State Water Project will deliver no water to most communities next year
The Mercury News – December 1
In a stark indicator of California’s worsening drought, Governor Gavin Newsom’s administration announced this Wednesday that cities and farms should expect to receive virtually no water next year from the State Water Project, a massive system of dams, pipes, and canals that typically provides water to 27 million people from Silicon Valley to San Diego. The unprecedented announcement — with only small amounts of emergency supplies possible for some urban areas — means that unless this winter brings significant rainfall, more stringent conservation measures are likely in San Jose, parts of the East Bay, and other communities across the state in 2022. In normal times, the State Water Project supplies drinking water to two out of three Californians — and irrigates about 750,000 acres of farmland.
Biden administration proposes oil and gas drilling reform but stops short of ban
CNBC – November 26
The Biden administration last Friday proposed reforms to the country’s oil and gas leasing program that would raise costs for energy companies to drill on public lands and water, but stopped short of recommending an end to oil-and-gas leasing on public lands. The long-anticipated report, published by the Interior Department, recommended increasing royalty rates and rents for drillers, prioritizing leasing in areas with known resource potential, and avoiding leasing in areas that can be developed to protect wildlife habitat, recreation, and cultural resources. Drilling on public lands generates billions of dollars in revenue but contributes to roughly a quarter of the country’s planet-warming greenhouse gas emissions.
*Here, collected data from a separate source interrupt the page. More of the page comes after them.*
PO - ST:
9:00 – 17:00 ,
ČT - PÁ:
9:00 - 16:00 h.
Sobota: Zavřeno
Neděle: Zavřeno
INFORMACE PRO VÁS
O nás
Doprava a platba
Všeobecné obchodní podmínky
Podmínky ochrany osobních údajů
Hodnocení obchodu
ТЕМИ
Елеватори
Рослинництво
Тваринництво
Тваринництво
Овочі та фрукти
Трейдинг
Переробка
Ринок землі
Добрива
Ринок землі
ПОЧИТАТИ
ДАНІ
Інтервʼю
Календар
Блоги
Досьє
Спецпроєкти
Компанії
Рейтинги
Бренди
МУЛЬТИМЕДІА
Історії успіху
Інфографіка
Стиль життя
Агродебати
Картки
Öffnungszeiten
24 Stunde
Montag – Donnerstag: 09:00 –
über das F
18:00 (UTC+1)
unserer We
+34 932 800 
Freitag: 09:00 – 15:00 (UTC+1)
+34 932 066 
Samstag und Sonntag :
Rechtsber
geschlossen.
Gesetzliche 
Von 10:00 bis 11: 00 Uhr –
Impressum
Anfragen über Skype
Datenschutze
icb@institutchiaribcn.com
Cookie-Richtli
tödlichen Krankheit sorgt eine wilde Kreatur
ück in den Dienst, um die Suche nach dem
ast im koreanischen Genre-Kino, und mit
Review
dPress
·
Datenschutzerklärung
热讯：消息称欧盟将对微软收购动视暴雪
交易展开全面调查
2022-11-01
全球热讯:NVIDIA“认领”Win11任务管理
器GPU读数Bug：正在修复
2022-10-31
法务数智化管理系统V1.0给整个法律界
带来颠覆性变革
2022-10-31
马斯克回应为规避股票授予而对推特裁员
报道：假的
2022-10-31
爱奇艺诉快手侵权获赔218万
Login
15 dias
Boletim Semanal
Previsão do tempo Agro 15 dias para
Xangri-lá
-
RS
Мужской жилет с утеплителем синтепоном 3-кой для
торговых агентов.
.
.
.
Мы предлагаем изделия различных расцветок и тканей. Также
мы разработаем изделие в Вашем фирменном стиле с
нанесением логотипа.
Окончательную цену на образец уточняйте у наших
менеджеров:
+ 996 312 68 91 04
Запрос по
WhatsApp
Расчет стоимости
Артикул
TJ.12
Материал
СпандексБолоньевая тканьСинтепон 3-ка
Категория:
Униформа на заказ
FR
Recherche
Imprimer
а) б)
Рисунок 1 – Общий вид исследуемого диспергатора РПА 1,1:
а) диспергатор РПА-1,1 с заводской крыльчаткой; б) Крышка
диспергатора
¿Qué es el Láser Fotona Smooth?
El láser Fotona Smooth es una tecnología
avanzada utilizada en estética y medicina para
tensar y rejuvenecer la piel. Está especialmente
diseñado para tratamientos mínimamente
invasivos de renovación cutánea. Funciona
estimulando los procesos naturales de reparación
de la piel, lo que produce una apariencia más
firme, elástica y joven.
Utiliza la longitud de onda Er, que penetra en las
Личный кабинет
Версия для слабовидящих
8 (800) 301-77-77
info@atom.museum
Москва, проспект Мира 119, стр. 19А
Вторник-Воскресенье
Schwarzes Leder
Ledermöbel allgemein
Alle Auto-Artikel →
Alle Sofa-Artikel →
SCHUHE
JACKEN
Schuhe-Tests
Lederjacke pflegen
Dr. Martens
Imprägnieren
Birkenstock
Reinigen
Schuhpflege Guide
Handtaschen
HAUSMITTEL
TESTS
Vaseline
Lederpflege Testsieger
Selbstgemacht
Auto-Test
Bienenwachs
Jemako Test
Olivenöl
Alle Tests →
Port of San Diego suspends in-water hull cleaning of boats with copper-based paint starting in December
The Log – November 30
The Port of San Diego (Port) is suspending the in-water hull cleaning of boats with copper-based paint in the Shelter Island Yacht Basin from Dec. 19 to Feb. 9, 2022. The suspension will allow the Port to conduct frequent inspections and weekly testing of copper levels in the water. The pause, implemented in partnership with the San Diego Regional Water Quality Control Board, is part of the Port’s Copper Reduction Program, which aims to reduce copper pollution in the basin by 76 percent by Dec. 1, 2022, in compliance with federal and state standards.
Citing climate risks, California frequently denies fracking permit applications
San Francisco Chronicle – November 23
Governor Newsom pledged that the state would stop issuing new permits for fracking by 2024, but California has already begun to ban the oil extraction method in practice by frequent denials of fracking permit applications. Since July, the state has denied 109 permits to expand fracking. Many were rejected, in part, under a legal rationale the state has not used before: that fracking could exacerbate the effects of climate change. The rejections have drawn two lawsuits from opponents who say the Newsom administration has unlawfully imposed a de facto ban on fracking that makes the state more reliant on imported oil.
More than 400 toxic sites in California are at risk of flooding from sea level rise
Los Angeles Times – November 30
The results of a three-year study, dubbed Toxic Tides, released on Tuesday, present the first systematic look at the environmental justice ramifications of the effect of sea level rise on hazardous sites along the California coast. According to a new statewide mapping project led by environmental health professors at UC Berkeley and UCLA, the ocean could inundate more than 400 hazardous facilities by the end of the century due to sea level rise. Predominantly minority working class communities are five times more likely than the general population to live within half a mile of a toxic site that could flood by 2050, according to the study.